Kedua urf  fasid, yaitu kebiasaan jelek yang merupakan lawan urf shahih. Contohnya berjudi untuk merayakan suatu peristiwa, minum-minuman keras pada hari ulang tahun dll.


Kesimpulan

Secara bahasa ijtihad berarti pencurahan segenap kemampuan untuk mendapatkan sesuatu. Yaitu penggunaan akal sekuat mungkin untuk menemukan sesuatu keputusan hukum tertentu yang tidak ditetapkan secara eksplisit dalam al-Quran dan as-Sunnah. Rasulullah saw pernah bersabda kepada Abdullah bin Mas'ud sebagai berikut : " Berhukumlah engkau dengan al-Qur'an dan as-Sunnah, apabila sesuatu persoalan itu engkau temukan pada dua sumber tersebut. Tapi apabila engkau tidak menemukannya pada dua sumber itu, maka ijtihadlah ".
Ijtihad tidak berlaku dalam urusan penambahan ‘ ibadah mahdhah.

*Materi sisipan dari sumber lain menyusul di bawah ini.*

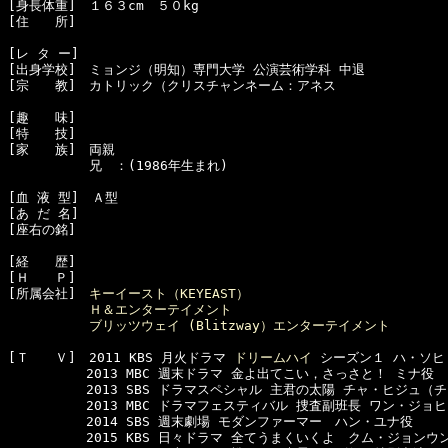
[身長体重]　１６３cm　５０kg

[住　　所]　

[レ タ ー]　

[出身学校]　ミョンジ（明知）専門大学 公演芸術学科 中退

[宗　　教]　カトリック（クリスチャンネーム：アネス

[趣　　味]　

[特　　技]　

[家　　族]　両親

  　　　　　兄　：(1986年生まれ)

[血 液 型]　Ａ型

[あ だ 名]　

[座右の銘]　

[経　　歴]　

[Ｈ　　Ｐ]　

[所属会社]　
キーイースト（KEYEAST）
Ｈ＆エンターテイメント
ブリッツウェイ (Blitzway）エンターテイメント
[Ｔ　　Ｖ]　2011 KBS 月火ドラマ 
ドリームハイ
 シーズン１ ハ・ソヒ
　　　　　　2013 MBC 週末ドラマ 金よ出てこい，さっさと！ ミナ役

　　　　　　2013 SBS ドラマスペシャル 主君の太陽 チャ・ヒジュ（
　　　　　　2013 MBC ドラマフェスティバル 捜査副班長 ワン・ジョ
　　　　　　2014 SBS 週末劇場 モダンファーマー　ハン・ユナ役

　　　　　　2015 KBS 日々ドラマ 全てうまくいくよ　クム・ジョンウン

Sebab urusan ibadah mahdhah hanya diatur oleh Allah dan Rasulullah.Keputusan ijtihad tidak boleh bertentangan dengan al-Qur'an dan as-Sunnah.   
Ijtihad berfungsi baik untuk menguji kebenaran riwayat hadis yang tidak sampai ke tingkat Hadis Mutawatir , Mengembangkan prinsip-prinsip hukum yang terdapat dalam Al-Qur’an dan sunnah seperti Qiyas,istihsan, dan maslahah mursalah.
Tingkatan-Tingkatan ijtihad yaitu ijtihad Mujtahid fi al-syar’i/ Mujtahid Mustaqil/ Mujtahid Mutlaq, Mujtahid fi al-Mazhab, Mujtahid fi al-masail, Mujtahid fi at-Tarjih
Lapangan ijtihad itu ada dua macam yaitu Sesuatu yang ada nashnya tapi nashnya masih zhan, Sesuatu yang hukumnya tidak ada dalam nashnya. Tidak boleh melakukan ijtihad pada masalah yabg sudah ada nashnya secara qat’i (jelas dan tegas).


Daftar pustaka

Effendi,Satria, Ushul Fiqh, Jakarta : Kencana, 2008, Cet.II.
Shidik, Safiudin, M.Ag, Ushul Fiqh

Syarifudin, Amir, Ushul Fiqh, Jakarta : Kencana, 2008, Ed. 1, Cet. 4.